In the subsequent interrogations, Baghlani admitted to beating Fawzia, and after evidence pointing towards him as being the elusive Cyclist Killer, he eventually confessed to the 16 murders over the last four years. Baghlani even pointed out mistakes the media had when reporting on the killings and correctly reconstructed the crime scene for each murder. Baghlani explained that he had done this out of hatred towards the weaker sex and that after each murder, he felt a little guilt, but it wasn't sufficient to prevent him from committing more.
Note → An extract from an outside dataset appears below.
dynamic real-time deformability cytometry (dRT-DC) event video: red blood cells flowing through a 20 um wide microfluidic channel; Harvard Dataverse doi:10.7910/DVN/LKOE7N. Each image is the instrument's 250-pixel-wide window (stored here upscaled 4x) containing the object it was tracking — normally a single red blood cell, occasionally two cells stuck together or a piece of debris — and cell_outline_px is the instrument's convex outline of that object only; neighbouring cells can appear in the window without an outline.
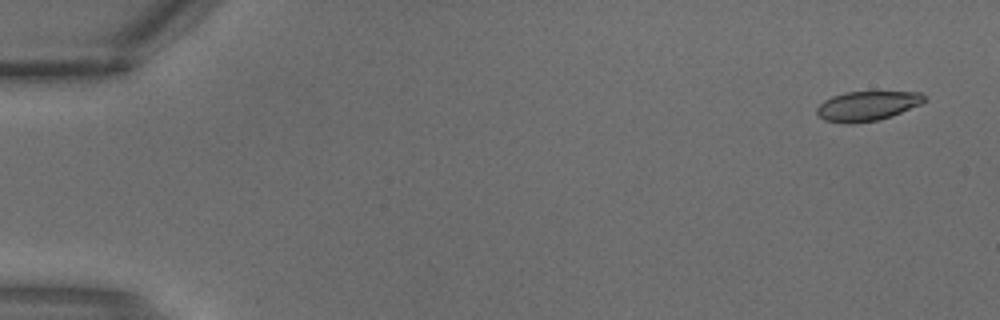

Following a preliminary psychiatric exam, which deemed him sane to stand trial, he was brought to trial and charged with the murders. Faced with a likely death penalty, Baghlani recanted his confessions, claiming he had been tortured into signing the confessions by police officials. His claims weren't taken seriously, and he was sentenced to death.

== Execution ==
On 13 November 2010, Farid Baghlani was hanged in Karun Prison in Ahvaz, with the execution witnessed by his parents.